Home East Brunswick Sun

East Brunswick announces new sister city in Israel

Center District in Yavne, Israel. Google Maps.
Center District in Yavne, Israel. Google Maps.

EAST BRUNSWICK – East Brunswick has added a new member to its sisterhood of international cities with the addition of Yavne. The Israeli city now joins Ukraine and China as East Brunswick’s newest cultural partner.

Center District in Yavne, Israel. Google Maps.
Center District in Yavne, Israel. Google Maps.

On Nov. 28, Council President James Wendell, Council Vice President Kevin McEvoy, Councilwoman Sharon Sullivan, Councilman Dinesh Behal, and Councilwoman Dana Zimbicki voted “yes” on a motion to pass the resolution.

The resolution establishes an agreement that both cities will engage in cultural exchanges and economic cooperation through technology, educational activities, community networking, trade relations, and business relationships.

Located near Israel’s economic hub, the ancient city is an “ideal site for industry and commerce” as it sits 15 miles from the city of Tel Aviv.

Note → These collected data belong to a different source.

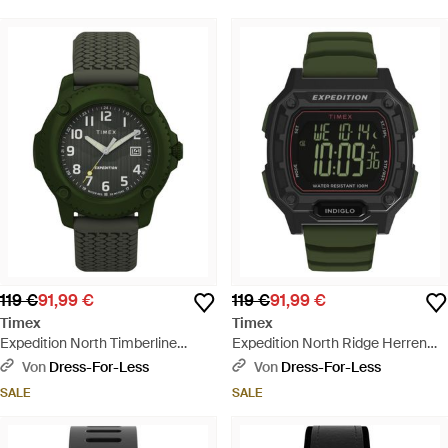
119 €
91,99 €
119 €
91,99 €
Timex
Timex
Expedition North Timberline
Expedition North Ridge Herren
Herren Armbanduhr Tw4B34700
Armbanduhr Tw4B34500 -
Von
Dress-For-Less
Von
Dress-For-Less
- Grün
Schwarz
SALE
SALE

Yavne is also of interest to the township as they both share similarities in plans for cultural and economic development, officials said.

Yavne has a population of 55,000 and has served as a popular destination for business along its “sea highway.” Like Yavne, East Brunswick has utilized its five-mile stretch of Route 18 to host commercial and industrial activity.

The resolution states “The Township of East Brunswick and the City of Yavne, on the basis of friendly cooperation, equality and mutual benefit, will continue to develop a sister cities relationship to promote and broaden economic cooperation and cultural exchanges between the Township and Yavne.”

Mayor Brad Cohen stated that the partnership is primarily intended to build relationships that benefit both communities.

“Our goal, like with all the other sister cities, is to develop a dialogue among our children. I think that there’s a lot of overlap. Not only with our public schools, but we actually have a Hebrew charter school in East Brunswick, which is a public school.

“There’s a lot of areas of technology and expertise that both of us have core strengths in, whether that is food technology, autonomous vehicles, water technology and conservation, and security. There’s a lot of room for us to share a dialogue and gain from that experience,” he said.